Roles of host mitochondria in the development of COVID-19 pathology
Kavya Srinivasan1, 3, Ashutosh Pandey2 and Sundararajan Venkatesh1,*
1Department of Microbiology, Biochemistry and Molecular Genetics, 2Department of Pharmacology, Physiology and Neuroscience, Rutgers -New Jersey Medical School, The State University of New Jersey, Newark, New Jersey, United States,3New York Institute of Technology, Old Westbury, New York, United States.
*Corresponding author:
E-mail: sundarve@njms.rutgers.edu
Competing Interest: None
ABSTRACT
The recent emergence of Severe Acute Respiratory Syndrome-Corona Virus 2 (SARS-CoV-2) in late 2019 and its spread worldwide caused an acute pandemic of Coronavirus disease 19 (COVID-19). COVID-19 pathologies are currently under intense scrutiny as its outbreak led to immense and urgent changes worldwide. Although many theories have been introduced on how SARS-CoV-2 enters the host, the ACE-2 receptor is shown to be the primary mechanism of SARS-CoV-2 entry. However, the mechanism behind the establishment and pathology of infection is poorly understood. As recent studies show that host mitochondria play an essential role in virus-mediated innate immune response, in this review, we will discuss, in detail, the entry and progression of SARS-CoV-2 and how mitochondria play a role in the establishment of viral infection and the development of an immune response, whether it is beneficial or not. We will also review the possible treatments that could be used to prevent the surgency of COVID-19 infection with respect to the role of mitochondria. Understanding the mitochondria-mediated SARS-CoV-2 establishment may provide a unique mechanism and conceptual advancement in finding a novel treatment for COVID-19.
KEYWORDS
COVID-19, SARS-CoV-2, Mitochondria, ORFs, ACE-2 receptor, Cytokine storm, inflammation
INTRODUCTION
COVID-19 is caused by a new coronavirus identified as a severe acute respiratory syndrome- coronavirus 2 (SARS-CoV-2), which has been stirring the globe since the start of its outbreak in late 2019. At the time of this draft submission, around ~90.7 million people have been infected with SARS-CoV-2, and more than 1.9 million died with a 2% death rate across the globe (https://www.worldometers.info/coronavirus/). The only possible prevention method so far is a combination of social distancing and improved personal hygiene in addition to the current vaccine programs on the roll. As cases continue to rise, there is an emergent need for research concerning disease pathology as it is crucial to discovering effective prevention and treatment of the disease. Like most notable human disease-causing viruses, SARS-CoV-2 also contains positive single-stranded RNA and belongs to a subgroup of the coronavirus family known as beta-coronavirus. The other notable RNA viruses are those that cause the common cold, dengue, Ebola, hepatitis C, hepatitis E, influenza, measles, MERS, polio, rabies, SARS, and West Nile fever. Among these, SARS-CoV-2 is more contagious than its counterparts because this virus originated in animals and then transferred to humans at an exceptionally high infection rate as our immune systems were never exposed to this specific strain before. The infection is particularly lethal in patients with compromised immunity and preexisting conditions. Beta coronaviruses known to cause mild upper respiratory tract infections include strains such as HCoV 229E, HKU1, NL63, and OC43 (Liu, Liang & Fung, 2020). In contrast, the three strains that cause severe life-threatening diseases are SARS-CoV, MERS-CoV, and the recently identified SARS-CoV-2 (Memish, Zumla, Al-Hakeem, Al-Rabeeah & Stephens, 2013; Tiwari, Upadhyay, Nazam Ansari & Joshi, 2020; Zhu et al., 2020b).

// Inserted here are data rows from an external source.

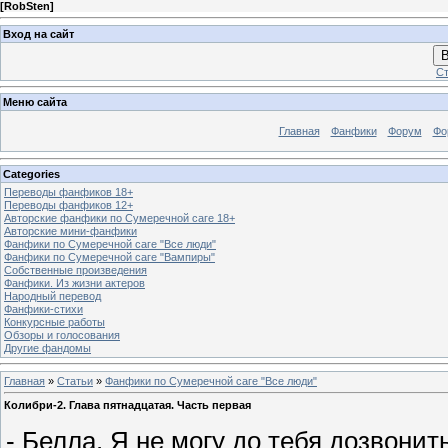
[
RobSten
]
Вход на сайт
В
Ст
Меню сайта
Главная
Фанфики
Форум
Фо
Categories
Переводы фанфиков 18+
Переводы фанфиков 12+
Авторские фанфики по Сумеречной саге 18+
Авторские мини-фанфики
Фанфики по Сумеречной саге "Все люди"
Фанфики по Сумеречной саге "Вампиры"
Собственные произведения
Фанфики. Из жизни актеров
Народный перевод
Фанфики-стихи
Конкурсные работы
Обзоры и голосования
Другие фандомы
Главная
»
Статьи
»
Фанфики по Сумеречной саге "Все люди"
Колибри-2. Глава пятнадцатая. Часть первая
- Белла. Я не могу до тебя дозвонит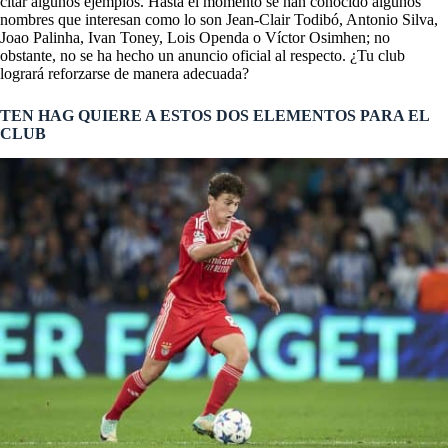
citar algunos ejemplos. Hasta el momento se han conocido algunos
nombres que interesan como lo son Jean-Clair Todibó, Antonio Silva,
Joao Palinha, Ivan Toney, Lois Openda o Víctor Osimhen; no
obstante, no se ha hecho un anuncio oficial al respecto. ¿Tu club
logrará reforzarse de manera adecuada?
TEN HAG QUIERE A ESTOS DOS ELEMENTOS PARA EL
CLUB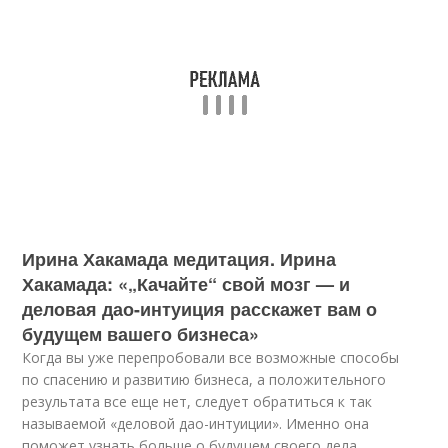
Ирина Хакамада медитация. Ирина
Хакамада: «„Качайте“ свой мозг — и
деловая дао-интуиция расскажет вам о
будущем вашего бизнеса»
Когда вы уже перепробовали все возможные способы
по спасению и развитию бизнеса, а положительного
результата все еще нет, следует обратиться к так
называемой «деловой дао-интуиции». Именно она
поможет узнать больше о будущем своего дела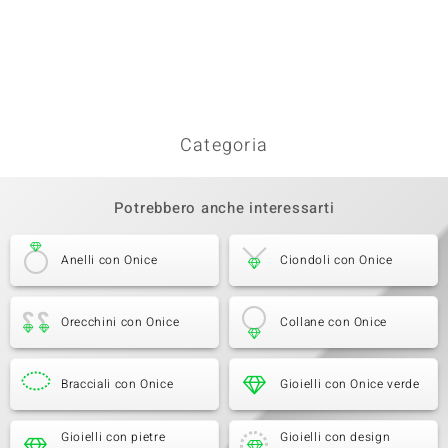
Categoria
Potrebbero anche interessarti
Anelli con Onice
Ciondoli con Onice
Orecchini con Onice
Collane con Onice
Bracciali con Onice
Gioielli con Onice verde
Gioielli con pietre
Gioielli con design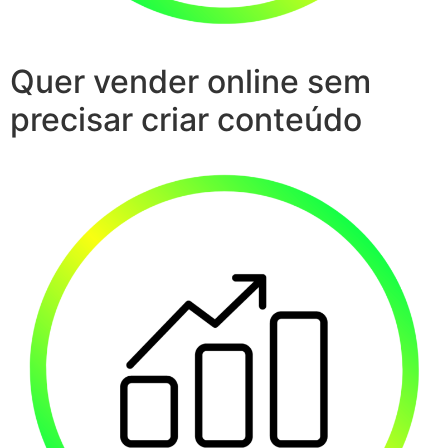
Quer vender online sem
precisar criar conteúdo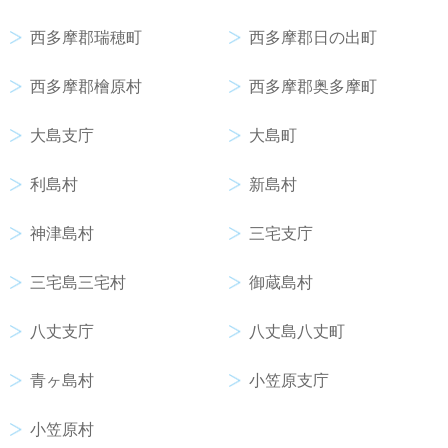
西多摩郡瑞穂町
西多摩郡日の出町
西多摩郡檜原村
西多摩郡奥多摩町
大島支庁
大島町
利島村
新島村
神津島村
三宅支庁
三宅島三宅村
御蔵島村
八丈支庁
八丈島八丈町
青ヶ島村
小笠原支庁
小笠原村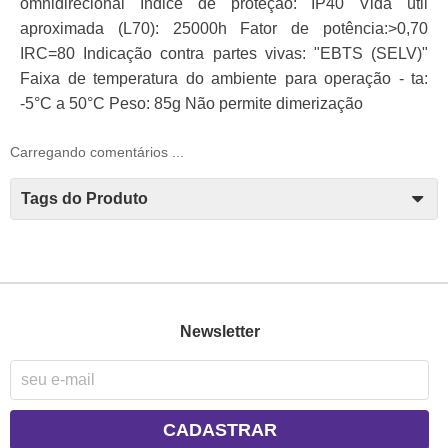
omnidirecional Índice de proteção: IP40 Vida útil
aproximada (L70): 25000h Fator de potência:>0,70
IRC=80 Indicação contra partes vivas: "EBTS (SELV)"
Faixa de temperatura do ambiente para operação - ta:
-5°C a 50°C Peso: 85g Não permite dimerização
Carregando comentários ...
Tags do Produto
Newsletter
CADASTRAR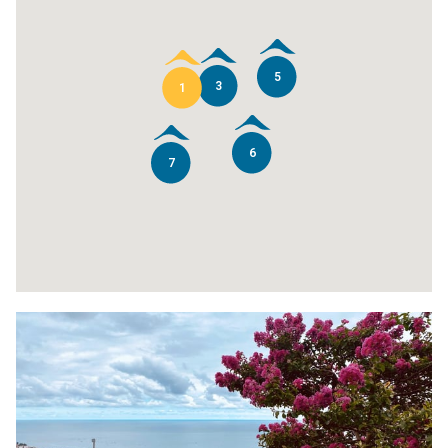
5
3
1
6
7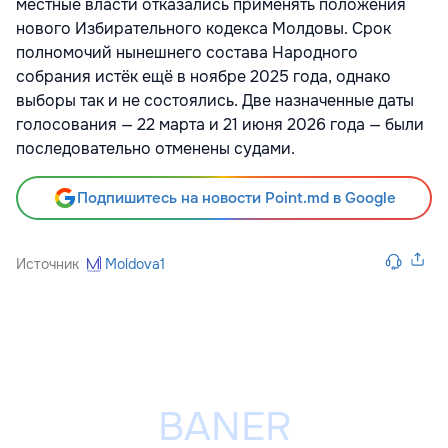
местные власти отказались применять положения
нового Избирательного кодекса Молдовы. Срок
полномочий нынешнего состава Народного
собрания истёк ещё в ноябре 2025 года, однако
выборы так и не состоялись. Две назначенные даты
голосования — 22 марта и 21 июня 2026 года — были
последовательно отменены судами.
Подпишитесь на новости Point.md в Google
Источник
Moldova1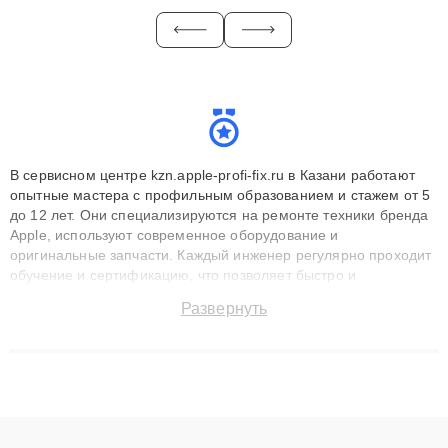
В сервисном центре kzn.apple-profi-fix.ru в Казани работают
опытные мастера с профильным образованием и стажем от 5
до 12 лет. Они специализируются на ремонте техники бренда
Apple, используют современное оборудование и
оригинальные запчасти. Каждый инженер регулярно проходит
обучение и сертификацию, что позволяет быстро и
точноdiagnostikировать поломки и восстанавливать технику с
Развернуть
сохранением гарантии до 3 лет. Наши мастера решают
сложные случаи: от замены матриц и материнских плат до
ремонта после залития и восстановления данных. Благодаря
высокой квалификации и ответственному подходу клиенты
получают быстрый, качественный ремонт и понятные
объяснения по результатам диагностики.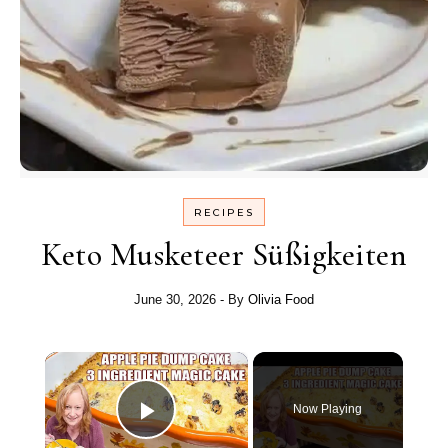
RECIPES
Keto Musketeer Süßigkeiten
June 30, 2026
- By
Olivia Food
×
Now Playing
Play Video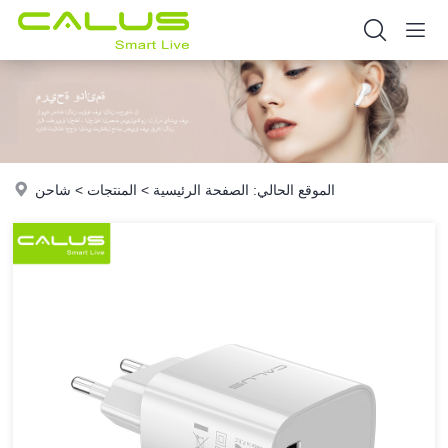
الموقع الحالي:
الصفحة الرئيسية
>
المنتجات
>
شاحن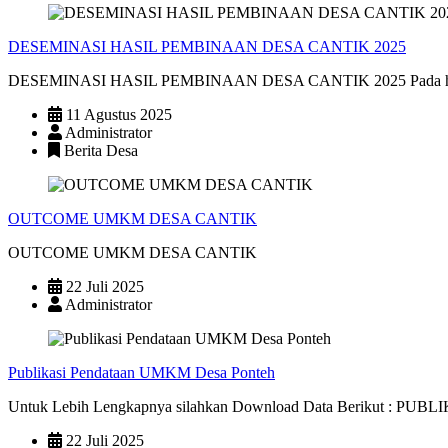
DESEMINASI HASIL PEMBINAAN DESA CANTIK 2025
DESEMINASI HASIL PEMBINAAN DESA CANTIK 2025 Pada hari Sen
11 Agustus 2025
Administrator
Berita Desa
OUTCOME UMKM DESA CANTIK
OUTCOME UMKM DESA CANTIK
22 Juli 2025
Administrator
Publikasi Pendataan UMKM Desa Ponteh
Untuk Lebih Lengkapnya silahkan Download Data Berikut 
22 Juli 2025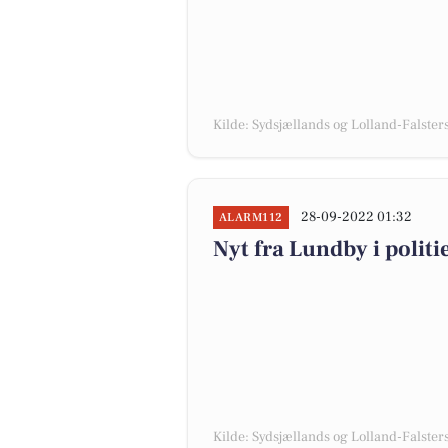
Kilde: Sydsjællands og Lolland-Falsters 
28-09-2022 01:32
ALARM112
Nyt fra Lundby i polit
Kilde: Sydsjællands og Lolland-Falsters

Angiotensin-converting enzyme-2 (ACE-2) receptor-mediated entry of the virus is considered the primary mechanism of infection; however, the consequence of the entry and mechanisms of pathologies leading to mortality, such as cytokine storm and inflammation, is unclear. Many newfound studies suggest the potential involvement of host mitochondria in COVID-19 infection, which is believed to be the key mechanism for COVID-19 pathology (Edeas, Saleh & Peyssonnaux, 2020; Guzzi, Mercatelli, Ceraolo & Giorgi, 2020; Kloc, Ghobrial & Kubiak, 2020; Singh, Chaubey, Chen & Suravajhala, 2020). Therefore, in this review, we seek more clarity surrounding mitochondria and their role in the establishment of COVID-19 infection. We also discuss possible strategies involving the use of mitochondria as potential therapeutic targets for COVID-19.